I would strongly encourage any DREAMers with criminal records to consult with an attorney prior to submitting any Deferred Action for Childhood Arrival (“DACA”) petitions.
DREAMers with felonies, significant misdemeanors, or certain non-significant misdemeanors are ineligible for DACA. See below for the definitions of significant vs. non-significant misdemeanors.
The official Q&A has very important language that each DREAMer needs to note. Here are the two sentences I consider crucial in the official Q&A:
- DHS retains the discretion to determine that an individual does not warrant deferred action on the basis of a single criminal offense for which the individual was sentenced to time in custody of 90 days or less.
- Notwithstanding the above, the decision whether to defer action in a particular case is an individualized, discretionary one that is made taking into account the totality of the circumstances. Therefore, the absence of the criminal history outlined above, or its presence, is not necessarily determinative, but is a factor to be considered in the unreviewable exercise of discretion.

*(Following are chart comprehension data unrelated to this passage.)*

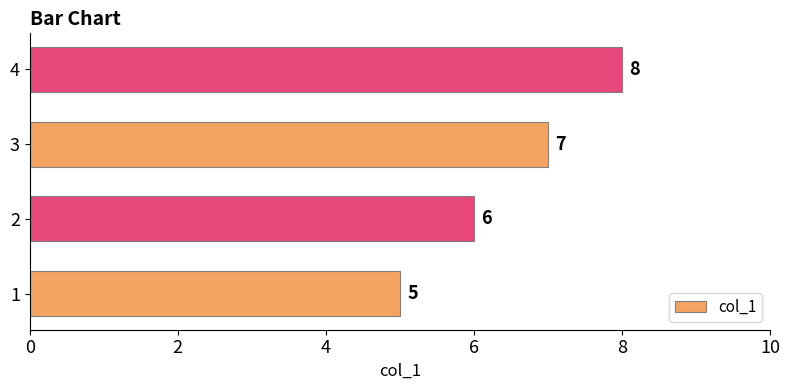

How many data points are less than 7?

2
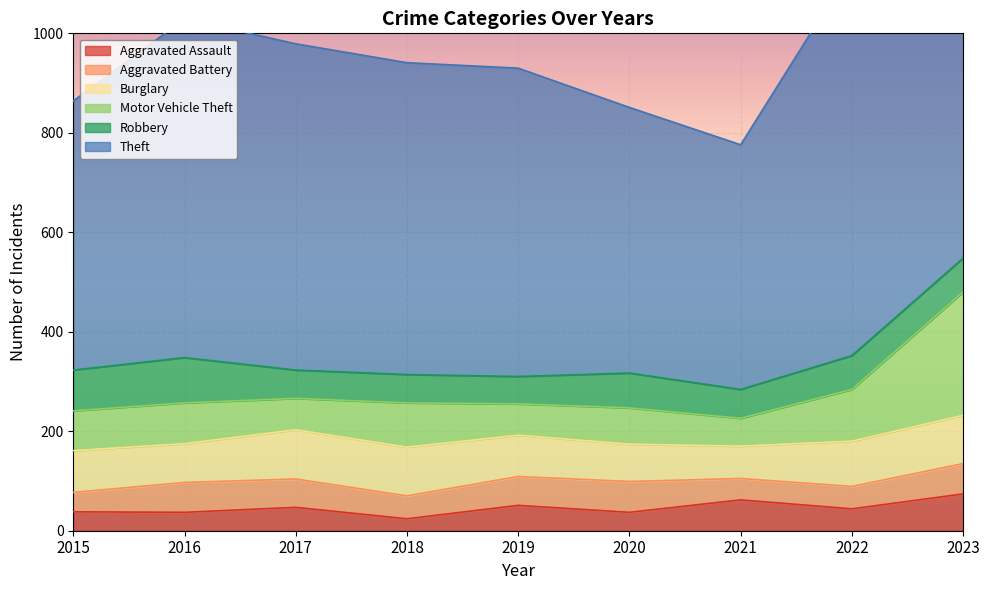

What is the spread (max minus min) of values at 2018?

603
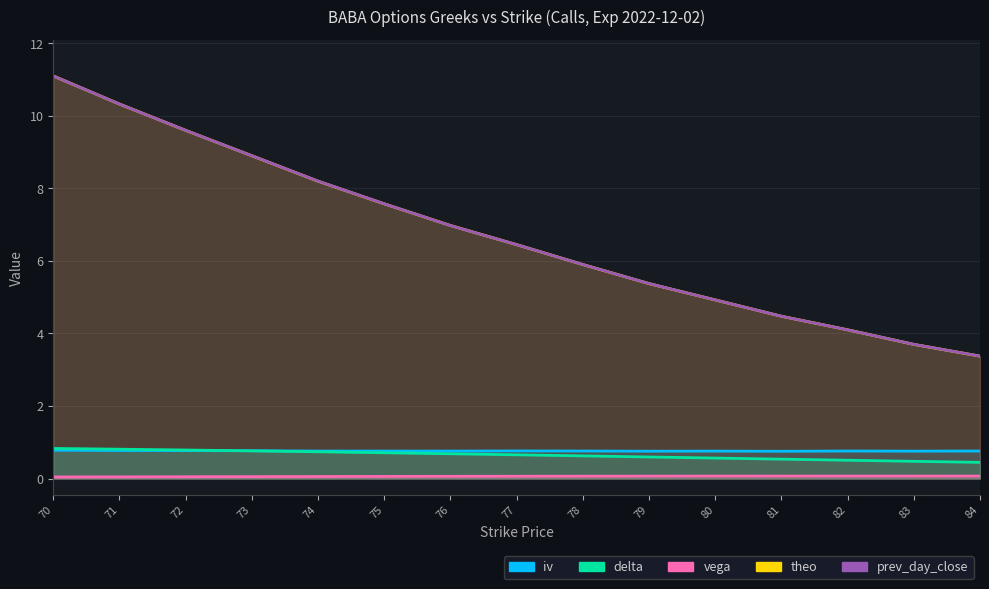

Reading left to right, transcribe all the data shown in this chart.

iv: 70=0.8	71=0.8	72=0.8	73=0.8	74=0.8	75=0.8	76=0.8	77=0.8	78=0.8	79=0.8	80=0.8	81=0.8	82=0.8	83=0.8	84=0.8
delta: 70=0.8	71=0.8	72=0.8	73=0.8	74=0.7	75=0.7	76=0.7	77=0.7	78=0.6	79=0.6	80=0.6	81=0.5	82=0.5	83=0.5	84=0.4
vega: 70=0.0	71=0.0	72=0.1	73=0.1	74=0.1	75=0.1	76=0.1	77=0.1	78=0.1	79=0.1	80=0.1	81=0.1	82=0.1	83=0.1	84=0.1
theo: 70=11.1	71=10.3	72=9.6	73=8.9	74=8.2	75=7.6	76=7.0	77=6.4	78=5.9	79=5.4	80=4.9	81=4.5	82=4.1	83=3.7	84=3.4
prev_day_close: 70=11.1	71=10.3	72=9.6	73=8.9	74=8.2	75=7.6	76=7.0	77=6.5	78=5.9	79=5.4	80=4.9	81=4.5	82=4.1	83=3.7	84=3.4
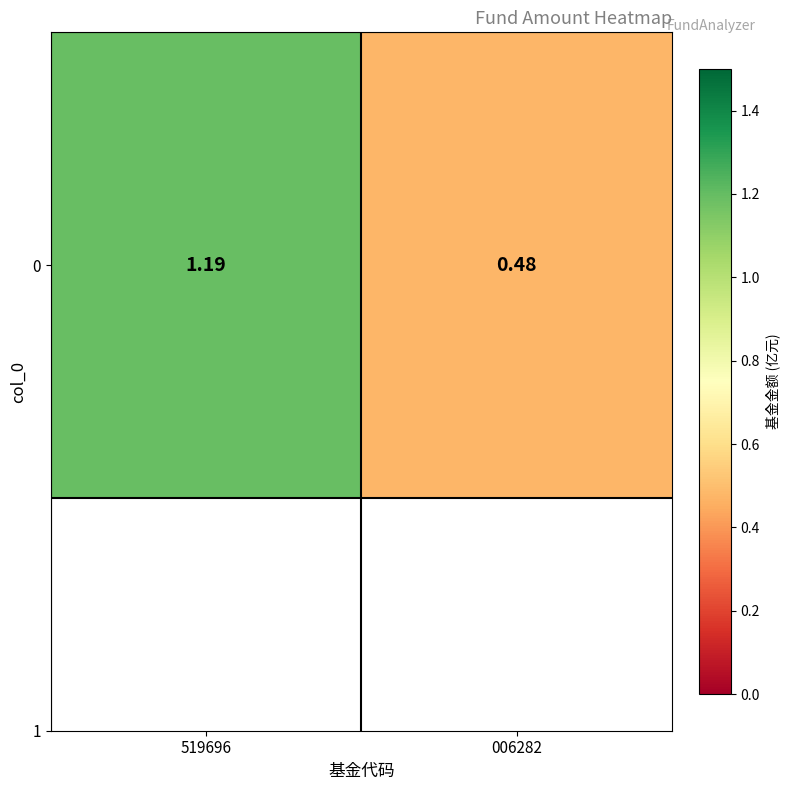

List the labels in order of value, largest first.

519696, 006282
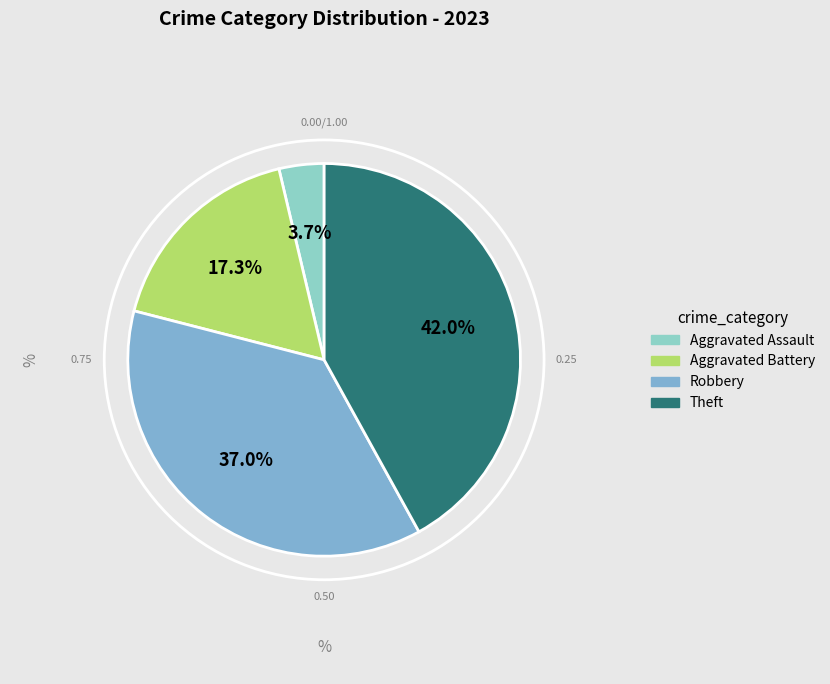

Count the number of slices in the pie.

4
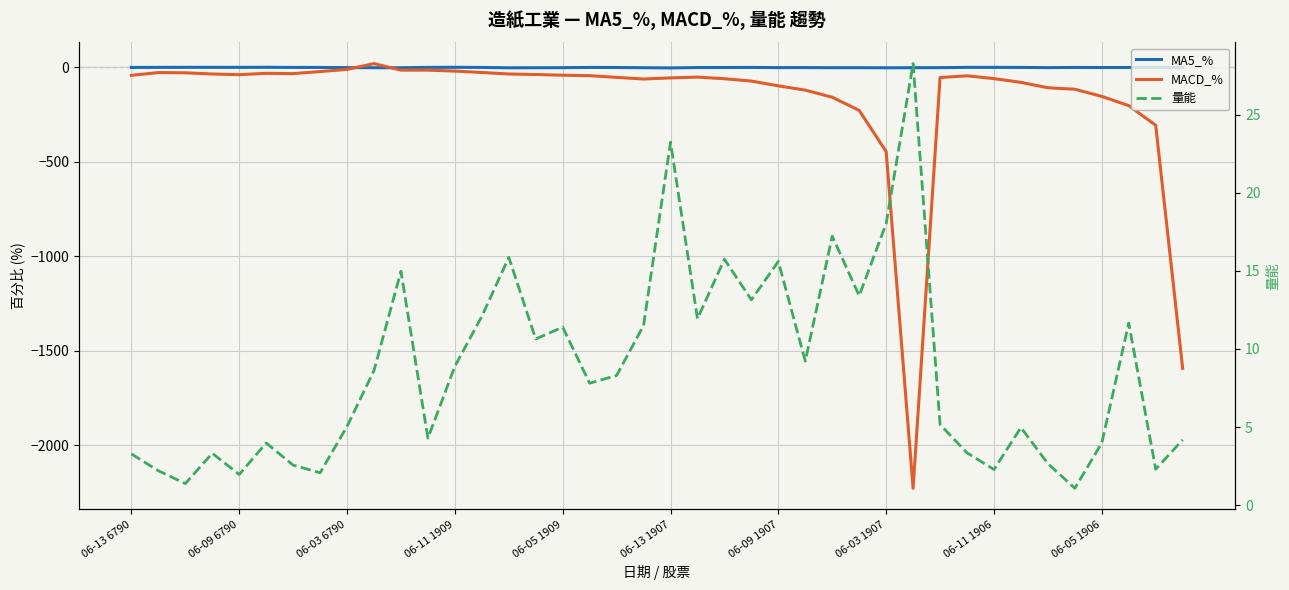

What is the greatest value displayed?

28.3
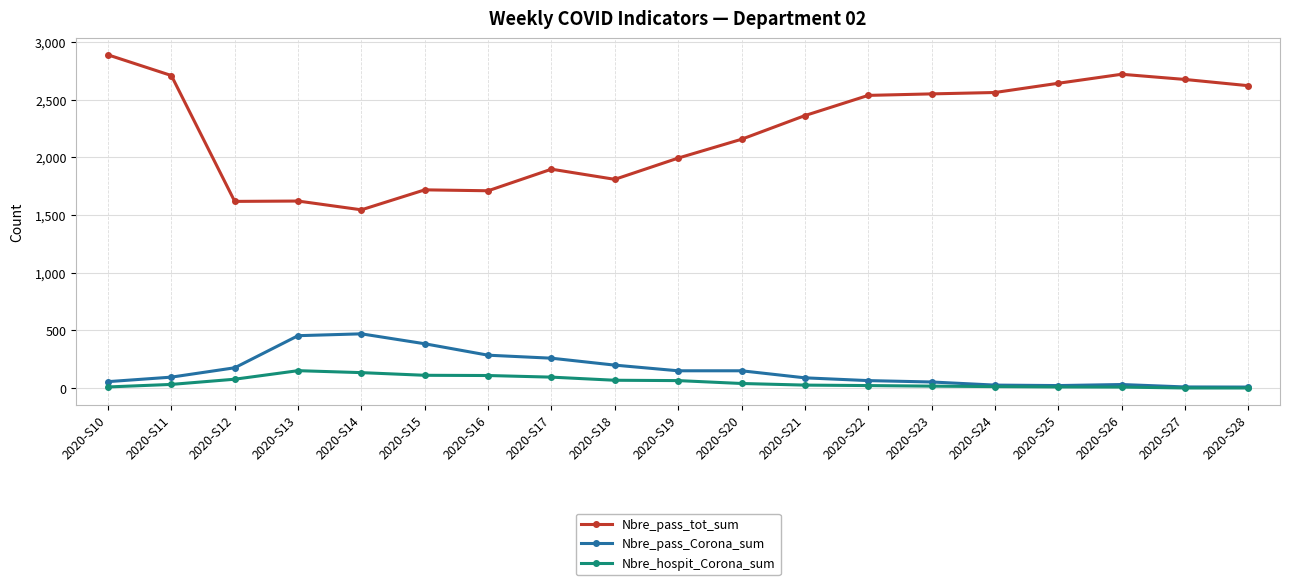

True or false: Nbre_hospit_Corona_sum has more than 0 points higher than both neighbors.

True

What does this language mean, and why is it important? It basically means that DHS can look at the totality of circumstances when analyzing a criminal record. My interpretation is that DHS can look at the underlying conduct and not merely the conviction to deny a DACA application. For example, PC 273.5 is the applicable domestic violence statute in California. A conviction under PC 273.5 definitely renders a DREAMer ineligible for DACA as a significant misdemeanor. However, what about a conviction under PC 243(e)(1)? This is the less serious domestic battery charge in California that does not mention domestic violence. A battery could be the slightest bit of force, or an unwanted touching. This should qualify as a non-significant misdemeanor in that it is not an offense of domestic violence and typically does not have a sentence of more than 90 days. HOWEVER, under the language above, DHS could look at the underlying conduct and take the position that this is really an offense of domestic violence. DHS could then deny this DREAMer’s DACA application.
Here are the official definitions for significant vs. non-significant misdemeanors:
What offenses constitute a significant misdemeanor?
For the purposes of this process, a significant misdemeanor is a misdemeanor as defined by federal law (specifically, one for which the maximum term of imprisonment authorized is one year or less but greater than five days) and that meets the following criteria:
- Regardless of the sentence imposed, is an offense of domestic violence; sexual abuse or exploitation; burglary; unlawful possession or use of a firearm; drug distribution or trafficking; or, driving under the influence; or,
- If not an offense listed above, is one for which the individual was sentenced to time in custody of more than 90 days. The sentence must involve time to be served in custody, and therefore does not include a suspended sentence.
What offenses constitute a non-significant misdemeanor?
For purposes of this process, a non-significant misdemeanor is any misdemeanor as defined by federal law (specifically, one for which the maximum term of imprisonment authorized is one year or less but greater than five days) and that meets the following criteria:
- Is not an offense of domestic violence; sexual abuse or exploitation; burglary; unlawful possession or use of a firearm; drug distribution or trafficking; or, driving under the influence; and
- Is one for which the individual was sentenced to time in custody of 90 days or less. The time in custody does not include any time served beyond the sentence for the criminal offense based on a state or local law enforcement agency honoring a detainer issued by ICE.